The New Infidelity

Micro-cheating includes all sorts of internet behavior that, to many people, might just seem innocent.

referencing the distracted boyfriend meme, a man looks back at a woman's Instagram profile, his girlfriend aghast
Illustration by Brandon Celi

Last summer, a friend called bearing bad news: Her two-year relationship was finished. In between insisting that she was, in fact, totally fine, and that everything was probably for the best, she told me that her (now ex-) partner had accused her of cheating.

My friend had not, to be clear, slept with anybody else, or gone on any illicit dates. But her partner, consumed by suspicion when it came to my friend’s platonic relationships, had gone through my friend’s phone and stumbled upon old messages that were too affectionate, too “flirty.” She broke up with my friend that night.

Some people might feel sympathetic toward my friend’s ex. Others might find the entire ordeal, to use the technical term, absurd.

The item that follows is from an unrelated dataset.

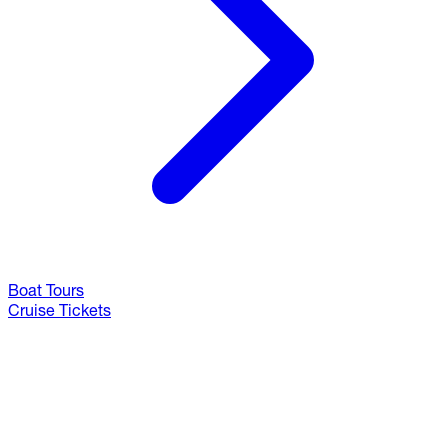
Boat Tours
Cruise Tickets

Whatever the stance, a growing number of mental-health influencers are giving language to the debate: What my friend did, they say, was “micro-cheating.”

As with plain old infidelity, micro-cheating is tricky to define; behavior that is fair game to one person might be egregious treachery to another. Many people have attempted to catalog it anyway. According to a number of lifestyle publications, a micro-cheater could be someone who, while in a relationship, maintains an active Hinge profile or sends explicit pictures to another person. Or, they could have done something that might otherwise seem banal: “liking” someone else’s Instagram post, perhaps, or messaging a colleague about something other than work. In a Vogue article advising readers on how to properly recognize a micro-cheater, a couples therapist concluded that micro-cheating could be anything, really: “a glance, a laugh, or non-sexual touching that’s too familiar or intimate.”